Aim of the task: Exactly the lines from the beginning of the records to the line with "Administrative", both ends included, are to be given again, and pictures are to be left out.

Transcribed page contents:
▼

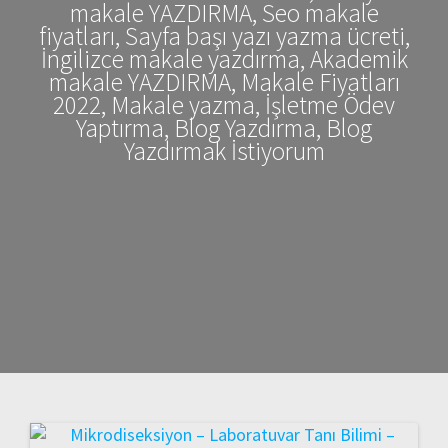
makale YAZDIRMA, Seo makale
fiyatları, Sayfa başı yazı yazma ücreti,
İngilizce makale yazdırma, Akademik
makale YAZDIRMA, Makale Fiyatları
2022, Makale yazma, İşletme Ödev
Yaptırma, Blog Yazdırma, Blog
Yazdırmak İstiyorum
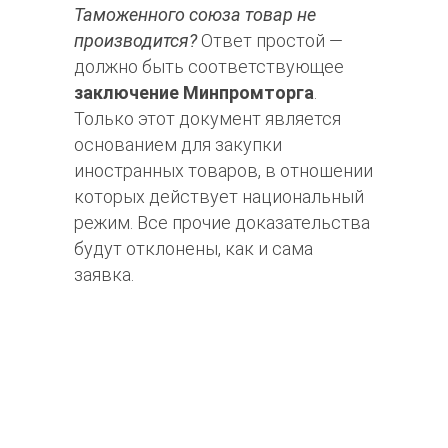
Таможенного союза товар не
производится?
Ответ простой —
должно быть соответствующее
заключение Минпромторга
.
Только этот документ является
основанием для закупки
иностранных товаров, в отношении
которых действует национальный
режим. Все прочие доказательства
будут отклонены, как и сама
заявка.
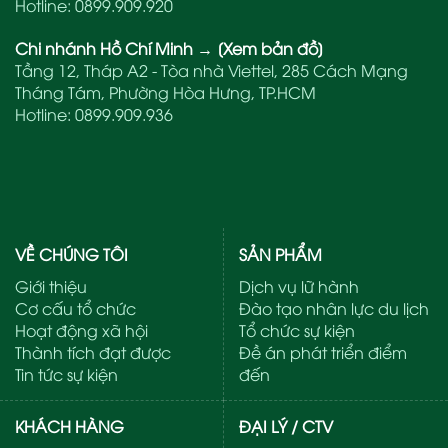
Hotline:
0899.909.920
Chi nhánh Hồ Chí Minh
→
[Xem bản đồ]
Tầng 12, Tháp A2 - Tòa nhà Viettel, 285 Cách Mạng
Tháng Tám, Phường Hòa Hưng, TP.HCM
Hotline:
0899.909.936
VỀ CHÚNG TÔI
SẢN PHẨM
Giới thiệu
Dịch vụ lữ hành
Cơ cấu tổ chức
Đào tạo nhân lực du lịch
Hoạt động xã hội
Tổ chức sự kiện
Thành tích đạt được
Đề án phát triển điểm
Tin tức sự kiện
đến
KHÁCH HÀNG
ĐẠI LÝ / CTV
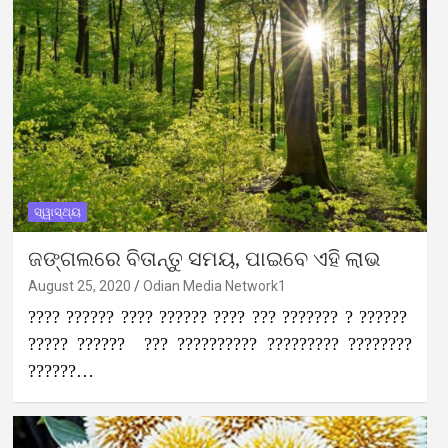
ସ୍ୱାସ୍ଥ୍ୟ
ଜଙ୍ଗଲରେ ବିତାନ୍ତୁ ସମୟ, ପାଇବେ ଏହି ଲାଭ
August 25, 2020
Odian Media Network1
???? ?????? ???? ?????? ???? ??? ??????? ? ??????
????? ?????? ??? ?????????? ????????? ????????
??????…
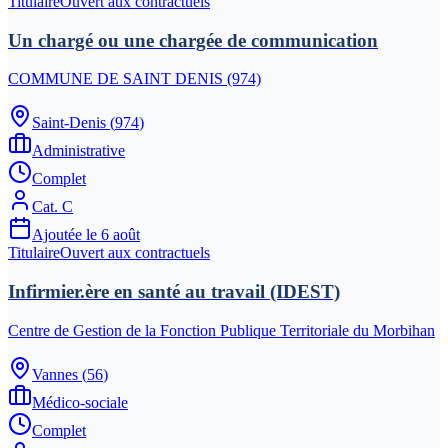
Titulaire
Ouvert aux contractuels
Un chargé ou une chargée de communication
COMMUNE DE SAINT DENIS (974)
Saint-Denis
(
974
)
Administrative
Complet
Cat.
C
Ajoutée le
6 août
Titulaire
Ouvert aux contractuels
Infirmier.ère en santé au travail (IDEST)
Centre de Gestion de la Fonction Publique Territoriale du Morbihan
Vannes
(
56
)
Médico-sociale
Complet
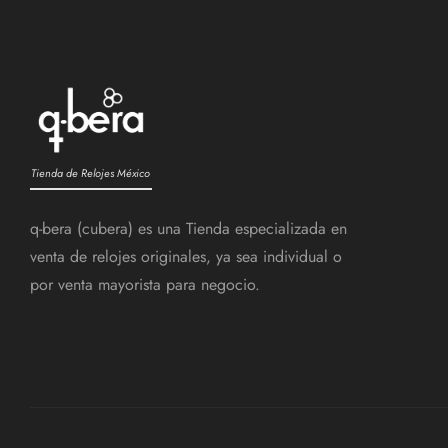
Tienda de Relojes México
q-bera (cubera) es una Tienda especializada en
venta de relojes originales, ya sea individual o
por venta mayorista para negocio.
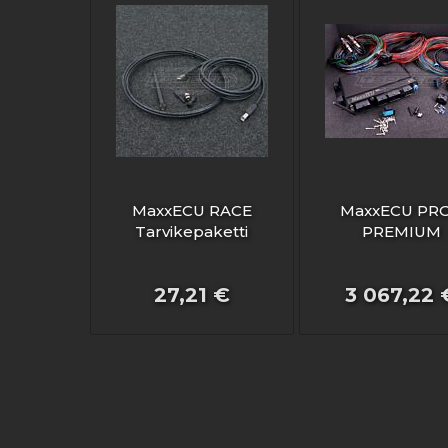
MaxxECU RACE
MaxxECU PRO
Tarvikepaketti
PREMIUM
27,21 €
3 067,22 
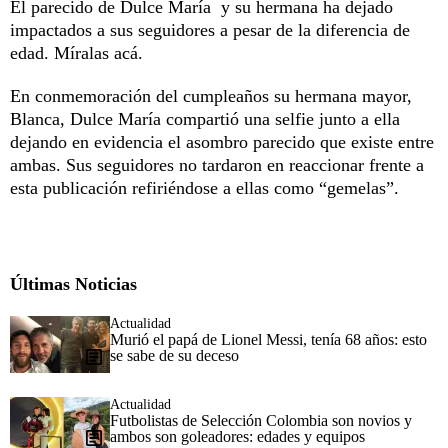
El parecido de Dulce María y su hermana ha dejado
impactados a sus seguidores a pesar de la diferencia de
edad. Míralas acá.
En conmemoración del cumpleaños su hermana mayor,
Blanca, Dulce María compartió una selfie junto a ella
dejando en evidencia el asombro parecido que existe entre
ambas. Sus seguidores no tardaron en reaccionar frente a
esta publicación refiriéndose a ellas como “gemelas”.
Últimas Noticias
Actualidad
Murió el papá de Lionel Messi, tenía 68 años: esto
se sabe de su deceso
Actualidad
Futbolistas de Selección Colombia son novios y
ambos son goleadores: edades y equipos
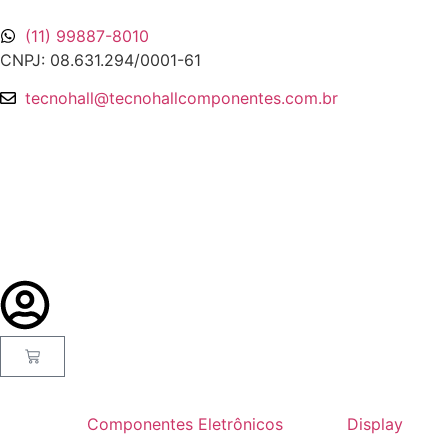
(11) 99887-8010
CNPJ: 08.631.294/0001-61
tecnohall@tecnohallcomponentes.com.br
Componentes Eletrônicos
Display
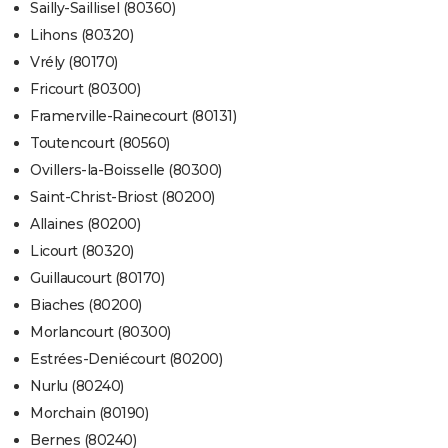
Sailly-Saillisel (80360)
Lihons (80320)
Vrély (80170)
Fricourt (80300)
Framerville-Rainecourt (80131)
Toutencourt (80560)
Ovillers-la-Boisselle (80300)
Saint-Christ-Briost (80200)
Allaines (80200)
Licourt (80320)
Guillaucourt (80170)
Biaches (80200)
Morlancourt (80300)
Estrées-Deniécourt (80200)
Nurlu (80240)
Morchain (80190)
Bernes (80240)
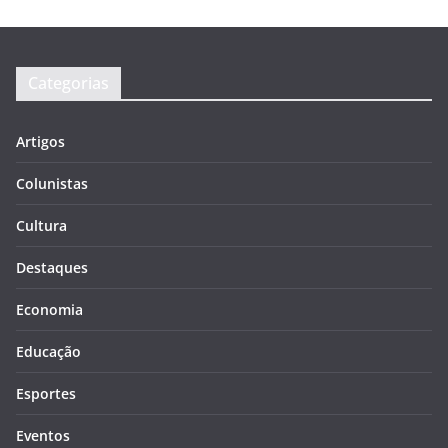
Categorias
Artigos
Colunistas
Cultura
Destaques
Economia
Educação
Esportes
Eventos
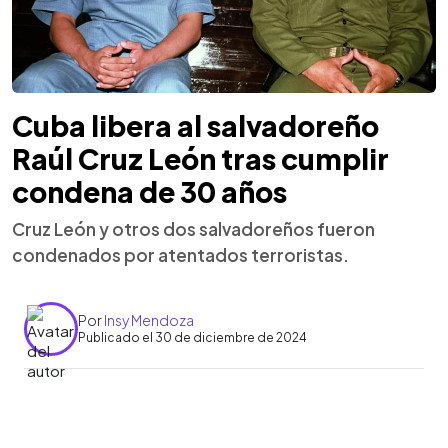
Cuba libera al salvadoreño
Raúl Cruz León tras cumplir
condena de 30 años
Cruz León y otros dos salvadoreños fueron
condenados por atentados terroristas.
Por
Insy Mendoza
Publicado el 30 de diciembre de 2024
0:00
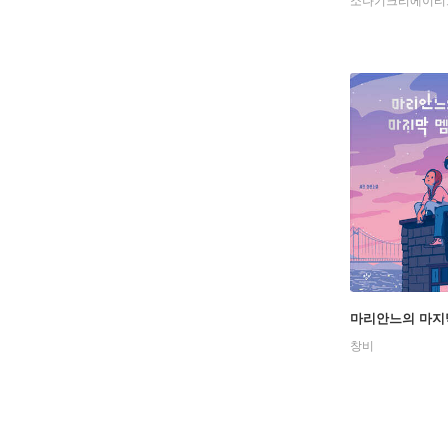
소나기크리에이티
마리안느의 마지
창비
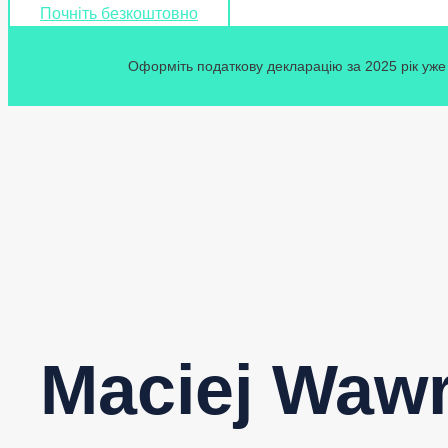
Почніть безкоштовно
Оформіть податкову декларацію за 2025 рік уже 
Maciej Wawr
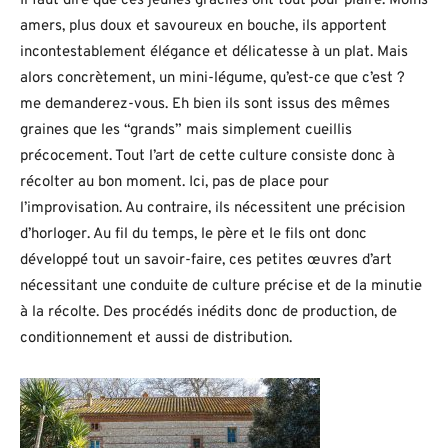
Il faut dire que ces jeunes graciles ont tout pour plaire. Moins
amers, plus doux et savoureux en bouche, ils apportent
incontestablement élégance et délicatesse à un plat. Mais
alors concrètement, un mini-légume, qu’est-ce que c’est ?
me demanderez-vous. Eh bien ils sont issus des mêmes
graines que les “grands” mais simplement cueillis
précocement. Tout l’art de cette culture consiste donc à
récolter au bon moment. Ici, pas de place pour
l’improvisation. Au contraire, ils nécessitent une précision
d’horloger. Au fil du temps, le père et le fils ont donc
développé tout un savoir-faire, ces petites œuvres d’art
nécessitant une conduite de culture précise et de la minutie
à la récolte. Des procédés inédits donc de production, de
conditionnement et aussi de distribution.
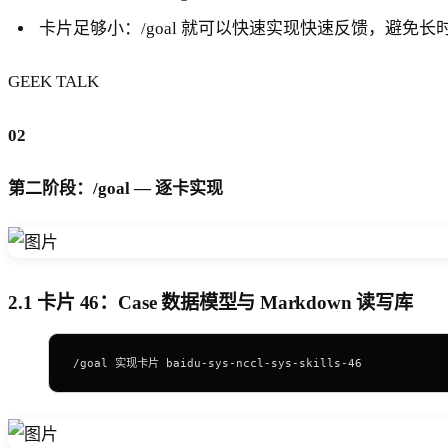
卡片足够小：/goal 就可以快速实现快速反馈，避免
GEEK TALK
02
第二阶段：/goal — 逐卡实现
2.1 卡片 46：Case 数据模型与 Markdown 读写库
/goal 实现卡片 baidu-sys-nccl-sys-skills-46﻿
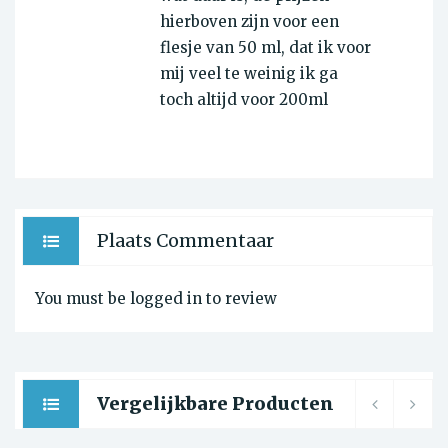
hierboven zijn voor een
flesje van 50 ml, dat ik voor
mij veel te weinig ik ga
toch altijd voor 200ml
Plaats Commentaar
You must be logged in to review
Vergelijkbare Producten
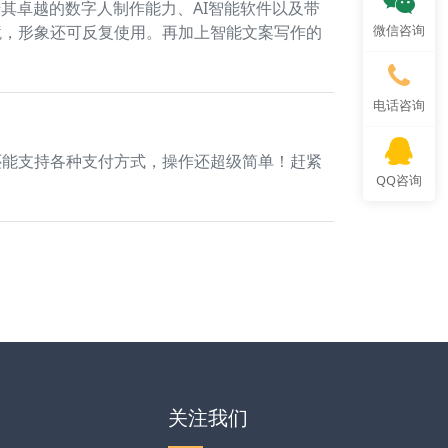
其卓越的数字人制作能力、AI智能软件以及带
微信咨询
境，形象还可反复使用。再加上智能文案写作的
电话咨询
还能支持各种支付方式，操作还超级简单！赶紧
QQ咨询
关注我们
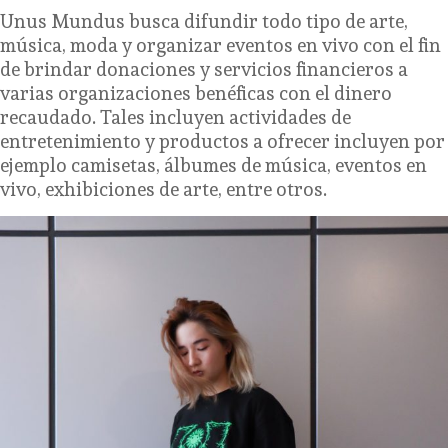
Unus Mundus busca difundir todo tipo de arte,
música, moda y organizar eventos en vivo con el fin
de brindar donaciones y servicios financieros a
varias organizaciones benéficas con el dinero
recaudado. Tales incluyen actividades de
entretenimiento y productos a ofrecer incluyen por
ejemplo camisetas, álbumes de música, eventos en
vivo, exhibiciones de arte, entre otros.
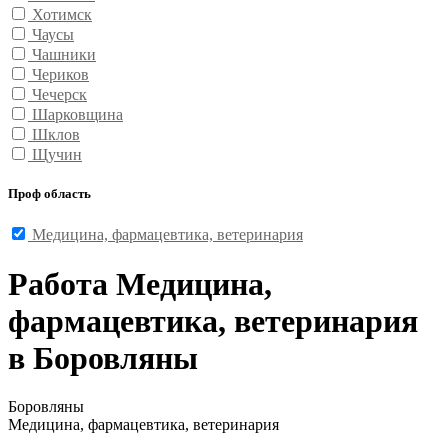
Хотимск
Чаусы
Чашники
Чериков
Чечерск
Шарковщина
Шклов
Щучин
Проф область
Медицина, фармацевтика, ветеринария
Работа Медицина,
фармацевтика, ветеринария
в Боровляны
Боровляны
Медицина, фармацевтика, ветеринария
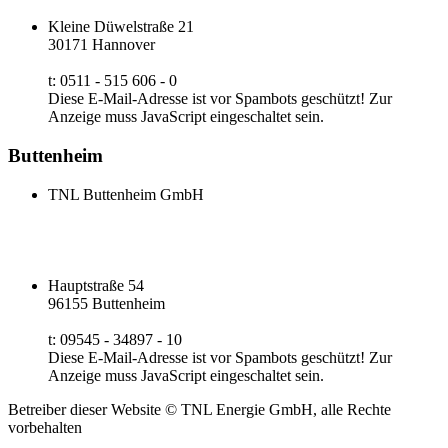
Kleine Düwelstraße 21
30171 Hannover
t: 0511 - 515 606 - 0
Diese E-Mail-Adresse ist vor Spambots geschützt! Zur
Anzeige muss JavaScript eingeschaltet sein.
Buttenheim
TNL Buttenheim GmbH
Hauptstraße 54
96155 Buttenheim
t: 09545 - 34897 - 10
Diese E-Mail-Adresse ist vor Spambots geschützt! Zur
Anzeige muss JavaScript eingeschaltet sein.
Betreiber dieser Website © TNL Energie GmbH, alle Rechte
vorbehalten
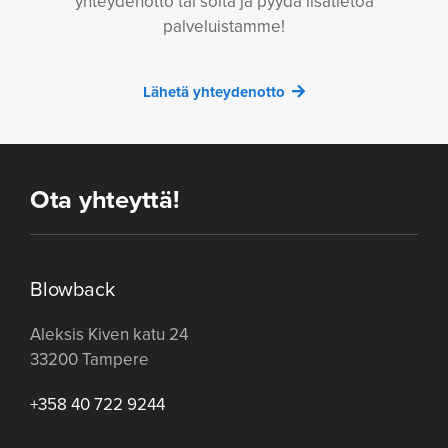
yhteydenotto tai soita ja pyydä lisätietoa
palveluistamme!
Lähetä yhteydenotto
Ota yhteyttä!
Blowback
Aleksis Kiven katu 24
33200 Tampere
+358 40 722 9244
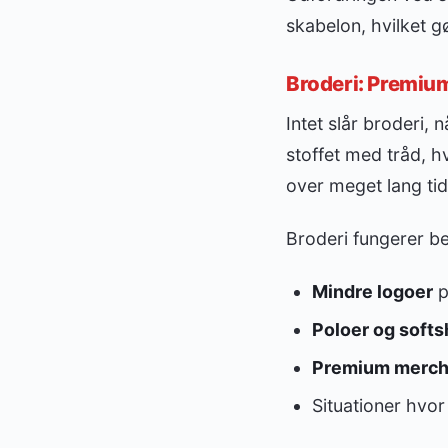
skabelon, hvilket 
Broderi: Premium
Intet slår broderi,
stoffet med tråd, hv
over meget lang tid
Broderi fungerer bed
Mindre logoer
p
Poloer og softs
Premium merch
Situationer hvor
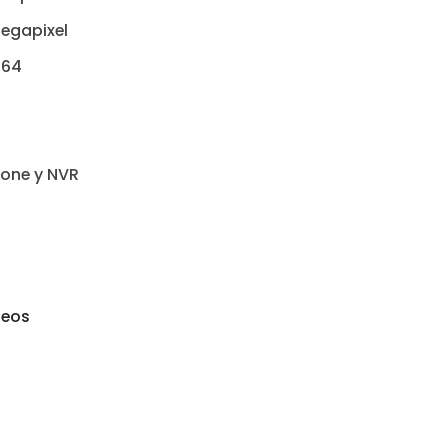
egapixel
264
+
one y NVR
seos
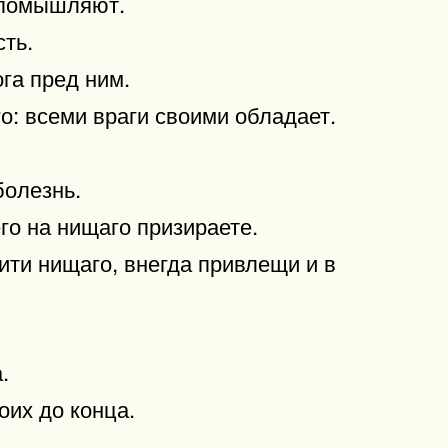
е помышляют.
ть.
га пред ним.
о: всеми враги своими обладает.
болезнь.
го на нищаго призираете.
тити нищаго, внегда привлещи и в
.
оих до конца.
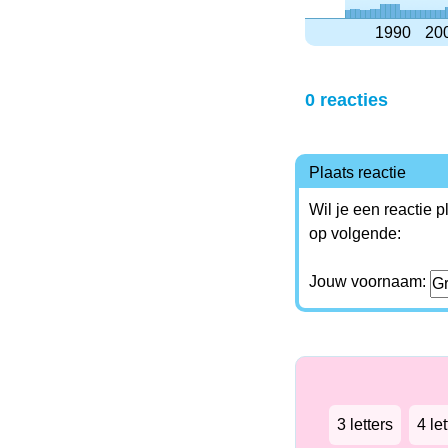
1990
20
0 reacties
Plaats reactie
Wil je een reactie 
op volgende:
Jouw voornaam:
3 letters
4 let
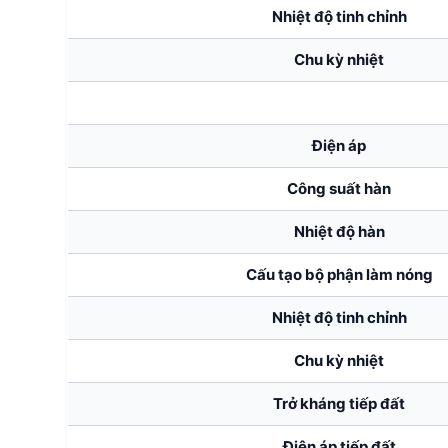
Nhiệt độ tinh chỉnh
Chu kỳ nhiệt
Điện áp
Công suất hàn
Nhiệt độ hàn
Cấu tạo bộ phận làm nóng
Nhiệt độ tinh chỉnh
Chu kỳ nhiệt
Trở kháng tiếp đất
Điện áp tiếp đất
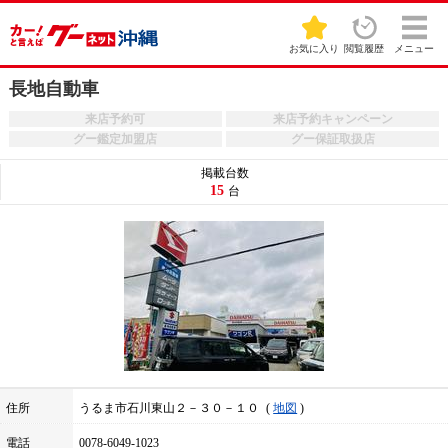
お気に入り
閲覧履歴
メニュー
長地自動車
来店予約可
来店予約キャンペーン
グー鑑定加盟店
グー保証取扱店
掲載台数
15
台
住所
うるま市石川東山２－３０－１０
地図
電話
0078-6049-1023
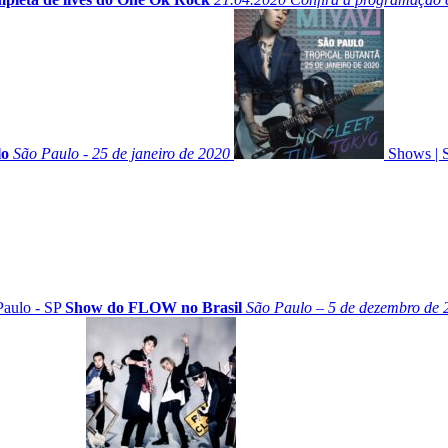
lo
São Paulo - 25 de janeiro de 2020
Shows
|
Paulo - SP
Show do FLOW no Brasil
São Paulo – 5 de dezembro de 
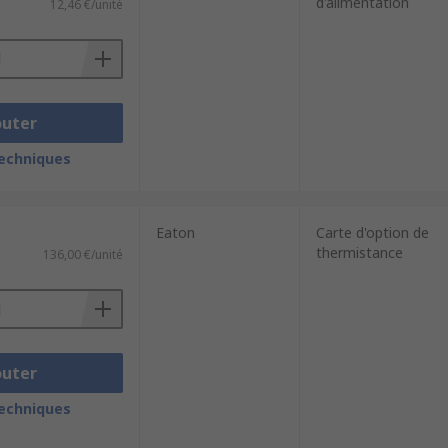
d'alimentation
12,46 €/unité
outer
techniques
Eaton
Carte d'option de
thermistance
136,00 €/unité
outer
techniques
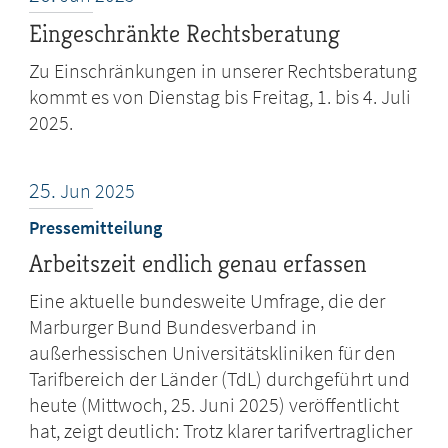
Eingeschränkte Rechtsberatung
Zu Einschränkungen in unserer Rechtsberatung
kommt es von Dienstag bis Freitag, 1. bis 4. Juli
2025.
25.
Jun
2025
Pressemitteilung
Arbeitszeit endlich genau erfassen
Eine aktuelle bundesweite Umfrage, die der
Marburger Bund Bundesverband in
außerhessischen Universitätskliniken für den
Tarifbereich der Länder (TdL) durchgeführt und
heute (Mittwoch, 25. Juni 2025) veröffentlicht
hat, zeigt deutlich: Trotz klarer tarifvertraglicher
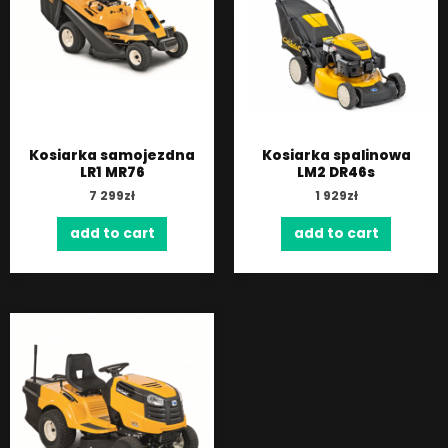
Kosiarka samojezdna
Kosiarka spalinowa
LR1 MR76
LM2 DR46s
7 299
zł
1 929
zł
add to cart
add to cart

▲

Final answer:
makale YAZDIRMA, Seo makale
fiyatları, Sayfa başı yazı yazma ücreti,
İngilizce makale yazdırma, Akademik
makale YAZDIRMA, Makale Fiyatları
2022, Makale yazma, İşletme Ödev
Yaptırma, Blog Yazdırma, Blog
Yazdırmak İstiyorum
Таможенного союза товар не
производится?
Ответ простой —
должно быть соответствующее
заключение Минпромторга
.
Только этот документ является
основанием для закупки
иностранных товаров, в отношении
которых действует национальный
режим. Все прочие доказательства
будут отклонены, как и сама
заявка.
Hotline:
0899.909.920
Chi nhánh Hồ Chí Minh
→
[Xem bản đồ]
Tầng 12, Tháp A2 - Tòa nhà Viettel, 285 Cách Mạng
Tháng Tám, Phường Hòa Hưng, TP.HCM
Hotline:
0899.909.936
VỀ CHÚNG TÔI
SẢN PHẨM
Giới thiệu
Dịch vụ lữ hành
Cơ cấu tổ chức
Đào tạo nhân lực du lịch
Hoạt động xã hội
Tổ chức sự kiện
Thành tích đạt được
Đề án phát triển điểm
Tin tức sự kiện
đến
KHÁCH HÀNG
ĐẠI LÝ / CTV
ସ୍ୱାସ୍ଥ୍ୟ
ଜଙ୍ଗଲରେ ବିତାନ୍ତୁ ସମୟ, ପାଇବେ ଏହି ଲାଭ
August 25, 2020
Odian Media Network1
???? ?????? ???? ?????? ???? ??? ??????? ? ??????
????? ?????? ??? ?????????? ????????? ????????
??????…
Titulaire
Ouvert aux contractuels
Un chargé ou une chargée de communication
COMMUNE DE SAINT DENIS (974)
Saint-Denis
(
974
)
Administrative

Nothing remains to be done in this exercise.